The Examples Module is a collection of examples for the CDK.
This example shows basic usage of the CDK Data API for performing streaming writes to (and reads from) a dataset.
From the examples module, build with:
mvn compile
Then create the dataset with:
mvn exec:java -Dexec.mainClass="com.cloudera.cdk.examples.data.CreateUserDatasetPojo"
You can look at the files that were created with:
find /tmp/data
Read the entities in the dataset:
mvn exec:java -Dexec.mainClass="com.cloudera.cdk.examples.data.ReadUserDatasetPojo"
Finally, drop the dataset:
mvn exec:java -Dexec.mainClass="com.cloudera.cdk.examples.data.DropUserDataset"
The previous examples used POJOs, since they are the most familiar data transfer obejcts for most Java programmers. Avro supports generic records too, which are more efficient, since they dont require reflection, and also dont require either the reader or writer to have the POJO class available.

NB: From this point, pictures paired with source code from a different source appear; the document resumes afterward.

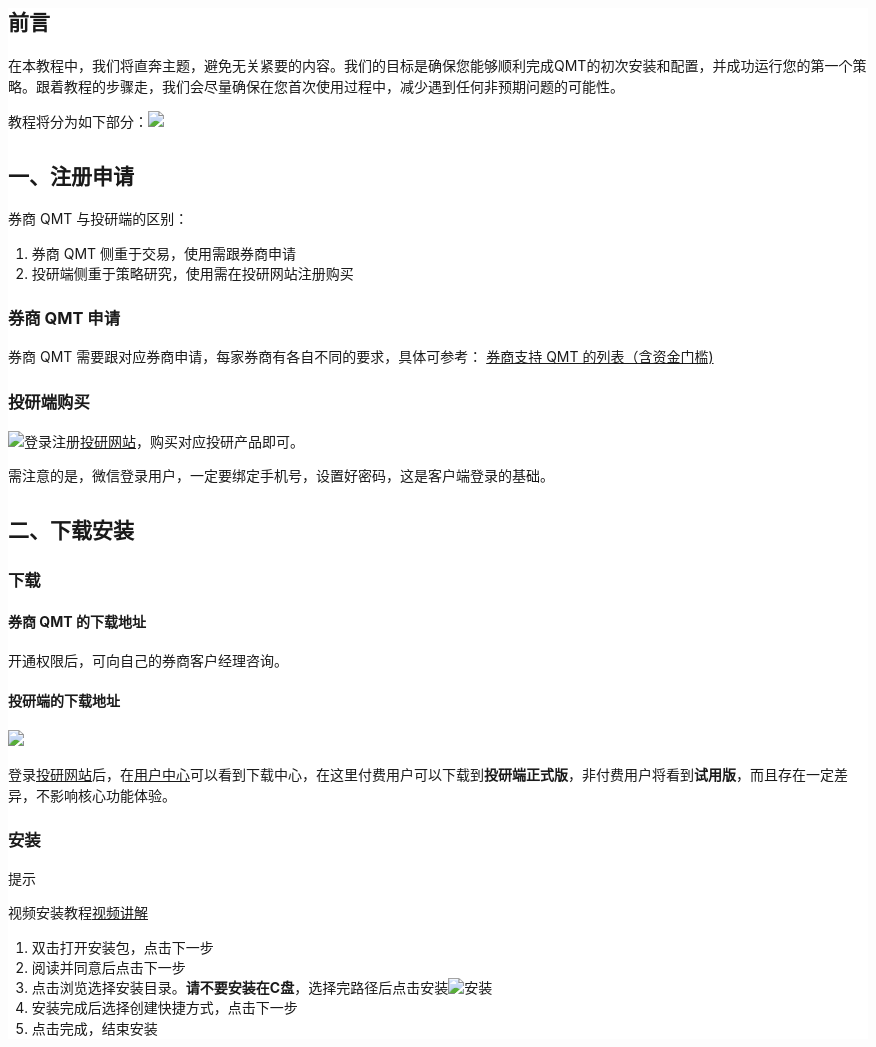 ## 前言

在本教程中，我们将直奔主题，避免无关紧要的内容。我们的目标是确保您能够顺利完成QMT的初次安装和配置，并成功运行您的第一个策略。跟着教程的步骤走，我们会尽量确保在您首次使用过程中，减少遇到任何非预期问题的可能性。

教程将分为如下部分：![](https://dict.thinktrader.net/assets/QMT%E6%96%B0%E6%89%8B%E6%95%99%E7%A8%8B%E5%A4%A7%E7%BA%B2-d781f1ed.png)

## 一、注册申请

券商 QMT 与投研端的区别：

1. 券商 QMT 侧重于交易，使用需跟券商申请
2. 投研端侧重于策略研究，使用需在投研网站注册购买

### 券商 QMT 申请

券商 QMT 需要跟对应券商申请，每家券商有各自不同的要求，具体可参考： [券商支持 QMT 的列表（含资金门槛)](https://www.xuntou.net/forum.php?mod=viewthread&tid=232&extra=&user_code=e2M5nZ)

### 投研端购买

![](https://dict.thinktrader.net/assets/%E6%8A%95%E7%A0%94%E7%AB%AF_%E8%B4%AD%E4%B9%B0%E9%A1%B5%E9%9D%A2-1a47363e.png)登录注册[投研网站](https://xuntou.net/#/productvip?id=e2M5nZ)，购买对应投研产品即可。

需注意的是，微信登录用户，一定要绑定手机号，设置好密码，这是客户端登录的基础。

## 二、下载安装

### 下载

#### 券商 QMT 的下载地址

开通权限后，可向自己的券商客户经理咨询。

#### 投研端的下载地址

![](https://dict.thinktrader.net/assets/%E6%8A%95%E7%A0%94%E7%AB%AF_%E4%B8%8B%E8%BD%BD%E9%A1%B5%E9%9D%A2-a6a49670.png)

登录[投研网站](https://xuntou.net/#/userInfo?id=e2M5nZ)后，在[用户中心](https://xuntou.net/#/userInfo?id=e2M5nZ)可以看到下载中心，在这里付费用户可以下载到**投研端正式版**，非付费用户将看到**试用版**，而且存在一定差异，不影响核心功能体验。

### 安装

提示

视频安装教程[视频讲解](https://dict.thinktrader.net/videos/touyan/ty_register_install.html?id=e2M5nZ)

1. 双击打开安装包，点击下一步
2. 阅读并同意后点击下一步
3. 点击浏览选择安装目录。**请不要安装在C盘**，选择完路径后点击安装![安装](https://dict.thinktrader.net/assets/%E5%AE%89%E8%A3%853-84917b29.png)
4. 安装完成后选择创建快捷方式，点击下一步
5. 点击完成，结束安装
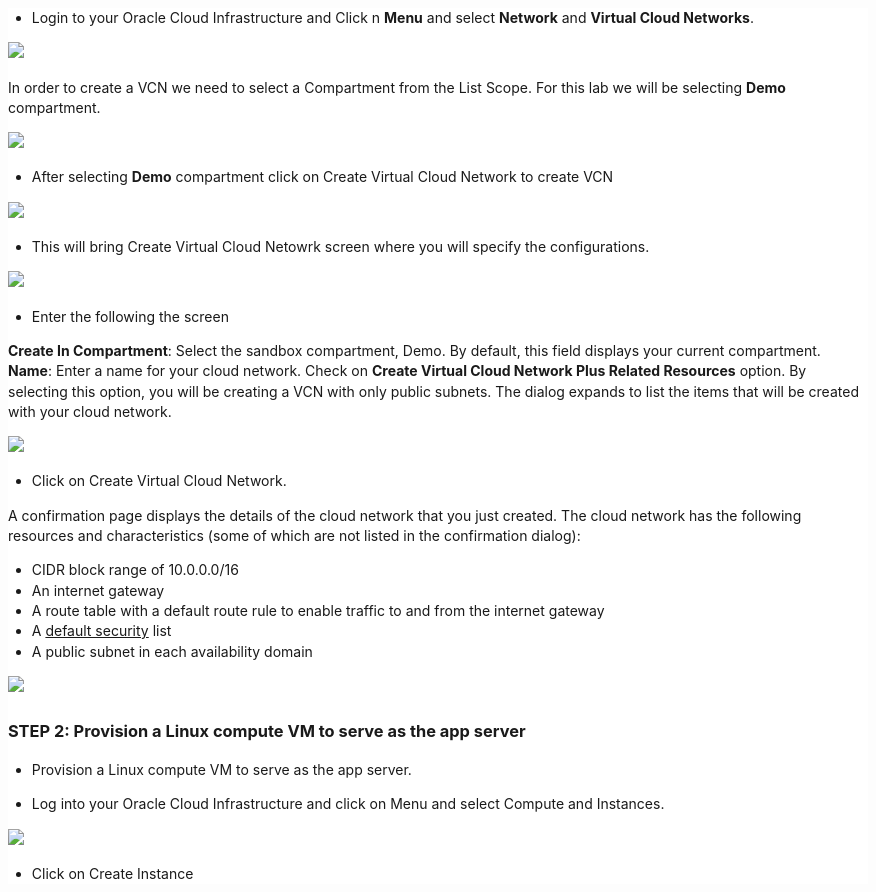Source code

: - Login to your Oracle Cloud Infrastructure and Click n **Menu** and select **Network** and **Virtual Cloud Networks**.

![](./images/500/Picture500-12.png)

In order to create a VCN we need to select a Compartment from the List Scope. For this lab we will be selecting **Demo** compartment.

![](./images/500/Picture500-13.png)

- After selecting **Demo** compartment click on Create Virtual Cloud Network to create VCN

![](./images/500/Picture500-14.png)

- This will bring Create Virtual Cloud Netowrk screen where you will specify the configurations.

![](./images/500/Picture500-15.png)

- Enter the following the screen

**Create In Compartment**: Select the sandbox compartment, Demo. By default, this field displays your current compartment.
**Name**: Enter a name for your cloud network.
Check on **Create Virtual Cloud Network Plus Related Resources** option. By selecting this option, you will be creating a VCN with only public subnets. The dialog expands to list the items that will be created with your cloud network.

![](./images/500/Picture500-16.png)

- Click on Create Virtual Cloud Network.

A confirmation page displays the details of the cloud network that you just created. The cloud network has the following resources and characteristics (some of which are not listed in the confirmation dialog):
- CIDR block range of 10.0.0.0/16
- An internet gateway
- A route table with a default route rule to enable traffic to and from the internet gateway
- A [default security](https://docs.cloud.oracle.com/iaas/Content/Network/Concepts/securitylists.htm#Default) list
- A public subnet in each availability domain

![](./images/500/Picture500-17.png)


### **STEP 2: Provision a Linux compute VM to serve as the app server**

- Provision a Linux compute VM to serve as the app server. 

- Log into your Oracle Cloud Infrastructure and click on Menu and select Compute and Instances.

![](./images/500/Picture500-1.png)

- Click on Create Instance

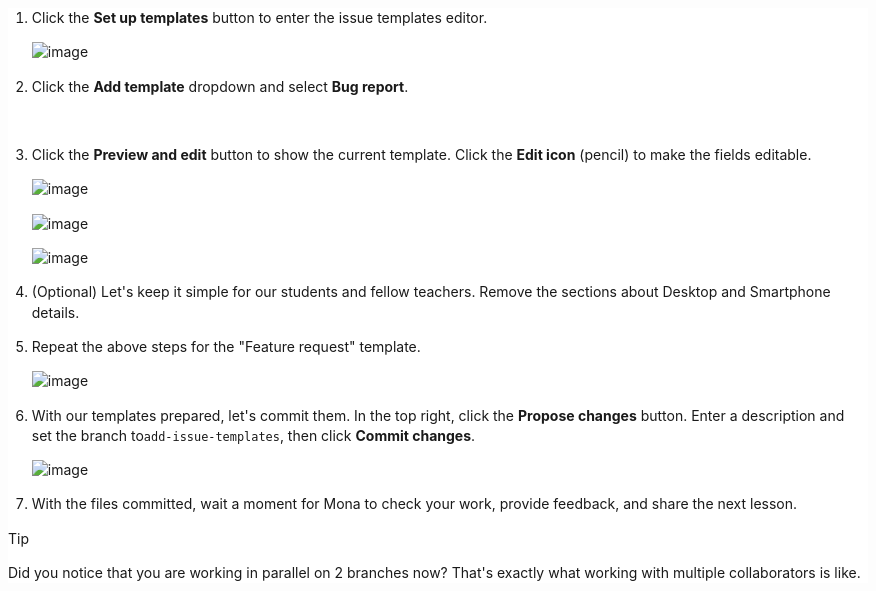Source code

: 1. Click the **Set up templates** button to enter the issue templates editor.

   <img width="350" alt="image" src="https://github.com/user-attachments/assets/a4d0947b-af11-4187-b12e-b60def929c11" />

1. Click the **Add template** dropdown and select **Bug report**.

   <img width="350" alt="" src="https://github.com/user-attachments/assets/085f33d7-e3f3-4c0a-a521-568b72759710" />

1. Click the **Preview and edit** button to show the current template. Click the **Edit icon** (pencil) to make the fields editable.

   <img width="350" alt="image" src="https://github.com/user-attachments/assets/535dcb30-2bae-4f4e-a162-08871686d138" /><br/>

   <img width="350" alt="image" src="https://github.com/user-attachments/assets/b3bf2629-cfd2-4e3f-b25d-ad79b620d192" /><br/>

   <img width="700" alt="image" src="https://github.com/user-attachments/assets/c0e4683b-5cca-48c3-9067-c110d0d01479" />

1. (Optional) Let's keep it simple for our students and fellow teachers. Remove the sections about Desktop and Smartphone details.

1. Repeat the above steps for the "Feature request" template.

   <img width="350" alt="image" src="https://github.com/user-attachments/assets/2ecc056d-924c-4e9e-9cac-8e255a7a7ecd" />

1. With our templates prepared, let's commit them. In the top right, click the **Propose changes** button. Enter a description and set the branch to`add-issue-templates`, then click **Commit changes**.

   <img width="350" alt="image" src="https://github.com/user-attachments/assets/8d21d225-1798-4da2-9b93-dc337a34047c" />

1. With the files committed, wait a moment for Mona to check your work, provide feedback, and share the next lesson.

> [!TIP]
> Did you notice that you are working in parallel on 2 branches now? That's exactly what working with multiple collaborators is like.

Run the following to use the generic writer and reader:
mvn exec:java -Dexec.mainClass="com.cloudera.cdk.examples.data.CreateUserDatasetGeneric" mvn exec:java -Dexec.mainClass="com.cloudera.cdk.examples.data.ReadUserDatasetGeneric" mvn exec:java -Dexec.mainClass="com.cloudera.cdk.examples.data.DropUserDataset"
The API supports partitioning, so that records are written to different partition files according to the value of particular partition fields.

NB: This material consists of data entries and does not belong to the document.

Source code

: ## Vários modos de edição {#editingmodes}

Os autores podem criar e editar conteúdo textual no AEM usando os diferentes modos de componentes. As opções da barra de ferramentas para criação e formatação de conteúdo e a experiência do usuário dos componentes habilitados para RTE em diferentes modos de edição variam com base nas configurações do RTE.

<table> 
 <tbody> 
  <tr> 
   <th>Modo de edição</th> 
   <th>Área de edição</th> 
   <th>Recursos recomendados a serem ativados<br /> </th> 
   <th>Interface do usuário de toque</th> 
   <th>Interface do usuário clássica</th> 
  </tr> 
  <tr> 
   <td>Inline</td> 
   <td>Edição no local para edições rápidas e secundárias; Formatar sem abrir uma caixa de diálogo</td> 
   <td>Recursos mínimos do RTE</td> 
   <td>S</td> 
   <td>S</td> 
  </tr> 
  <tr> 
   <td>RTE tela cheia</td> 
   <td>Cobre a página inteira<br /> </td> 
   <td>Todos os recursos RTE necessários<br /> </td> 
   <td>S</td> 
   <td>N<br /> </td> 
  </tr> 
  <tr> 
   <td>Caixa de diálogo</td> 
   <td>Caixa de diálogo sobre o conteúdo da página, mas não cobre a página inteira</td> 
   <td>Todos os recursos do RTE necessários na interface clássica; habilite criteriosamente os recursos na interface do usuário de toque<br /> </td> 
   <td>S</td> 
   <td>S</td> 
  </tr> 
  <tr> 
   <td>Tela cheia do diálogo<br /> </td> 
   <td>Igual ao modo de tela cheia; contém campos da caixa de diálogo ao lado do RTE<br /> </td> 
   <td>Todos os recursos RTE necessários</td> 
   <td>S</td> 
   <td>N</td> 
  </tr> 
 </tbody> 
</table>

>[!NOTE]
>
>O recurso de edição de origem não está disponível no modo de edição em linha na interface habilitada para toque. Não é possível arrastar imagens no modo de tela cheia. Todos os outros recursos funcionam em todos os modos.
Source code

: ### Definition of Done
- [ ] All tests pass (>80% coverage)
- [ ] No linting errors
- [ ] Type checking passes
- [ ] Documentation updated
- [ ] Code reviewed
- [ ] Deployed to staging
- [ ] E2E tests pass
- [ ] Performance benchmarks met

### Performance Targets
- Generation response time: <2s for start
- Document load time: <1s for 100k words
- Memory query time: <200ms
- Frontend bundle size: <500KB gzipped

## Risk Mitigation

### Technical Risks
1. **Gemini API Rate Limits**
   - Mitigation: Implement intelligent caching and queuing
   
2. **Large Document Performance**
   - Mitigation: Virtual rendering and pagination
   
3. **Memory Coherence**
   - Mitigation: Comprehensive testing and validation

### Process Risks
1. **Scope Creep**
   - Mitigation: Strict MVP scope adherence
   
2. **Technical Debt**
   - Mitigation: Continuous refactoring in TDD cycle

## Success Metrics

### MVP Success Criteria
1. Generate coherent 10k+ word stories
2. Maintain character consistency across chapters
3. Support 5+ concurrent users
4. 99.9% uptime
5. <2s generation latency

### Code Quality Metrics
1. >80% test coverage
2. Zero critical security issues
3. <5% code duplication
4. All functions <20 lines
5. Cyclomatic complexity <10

mvn exec:java -Dexec.mainClass="com.cloudera.cdk.examples.data.CreateUserDatasetGenericPartitioned" find /tmp/data # see how partitioning affects the data layout mvn exec:java -Dexec.mainClass="com.cloudera.cdk.examples.data.ReadUserDatasetGeneric" mvn exec:java -Dexec.mainClass="com.cloudera.cdk.examples.data.ReadUserDatasetGenericOnePartition" mvn exec:java -Dexec.mainClass="com.cloudera.cdk.examples.data.DropUserDataset"

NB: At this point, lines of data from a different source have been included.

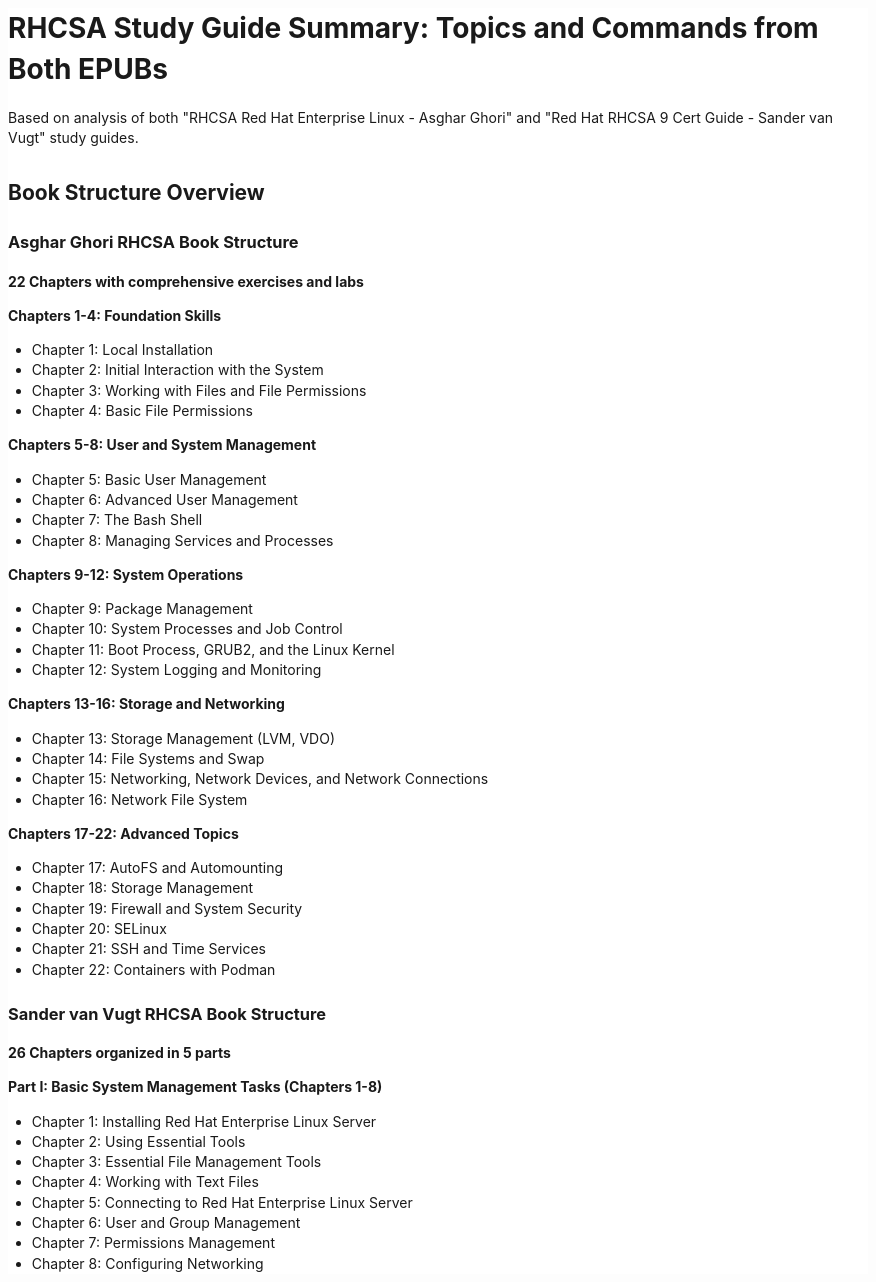 # RHCSA Study Guide Summary: Topics and Commands from Both EPUBs

Based on analysis of both "RHCSA Red Hat Enterprise Linux - Asghar Ghori" and "Red Hat RHCSA 9 Cert Guide - Sander van Vugt" study guides.

## Book Structure Overview

### Asghar Ghori RHCSA Book Structure
**22 Chapters with comprehensive exercises and labs**

**Chapters 1-4: Foundation Skills**
- Chapter 1: Local Installation 
- Chapter 2: Initial Interaction with the System
- Chapter 3: Working with Files and File Permissions  
- Chapter 4: Basic File Permissions

**Chapters 5-8: User and System Management**
- Chapter 5: Basic User Management
- Chapter 6: Advanced User Management
- Chapter 7: The Bash Shell
- Chapter 8: Managing Services and Processes

**Chapters 9-12: System Operations**
- Chapter 9: Package Management
- Chapter 10: System Processes and Job Control
- Chapter 11: Boot Process, GRUB2, and the Linux Kernel
- Chapter 12: System Logging and Monitoring

**Chapters 13-16: Storage and Networking**
- Chapter 13: Storage Management (LVM, VDO)
- Chapter 14: File Systems and Swap
- Chapter 15: Networking, Network Devices, and Network Connections
- Chapter 16: Network File System

**Chapters 17-22: Advanced Topics**
- Chapter 17: AutoFS and Automounting
- Chapter 18: Storage Management
- Chapter 19: Firewall and System Security
- Chapter 20: SELinux
- Chapter 21: SSH and Time Services  
- Chapter 22: Containers with Podman

### Sander van Vugt RHCSA Book Structure
**26 Chapters organized in 5 parts**

**Part I: Basic System Management Tasks (Chapters 1-8)**
- Chapter 1: Installing Red Hat Enterprise Linux Server
- Chapter 2: Using Essential Tools
- Chapter 3: Essential File Management Tools
- Chapter 4: Working with Text Files
- Chapter 5: Connecting to Red Hat Enterprise Linux Server
- Chapter 6: User and Group Management
- Chapter 7: Permissions Management
- Chapter 8: Configuring Networking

Run the equivalent example with:
scala -cp "$(mvn dependency:build-classpath | grep -v '^\[')" src/main/scala/createpojo.scala
Or for the generic example:
scala -cp "$(mvn dependency:build-classpath | grep -v '^\[')" src/main/scala/creategeneric.scala
The Java examples can be used to read (and drop) the dataset written from Scala:
mvn exec:java -Dexec.mainClass="com.cloudera.cdk.examples.data.ReadUserDatasetGeneric" mvn exec:java -Dexec.mainClass="com.cloudera.cdk.examples.data.DropUserDataset"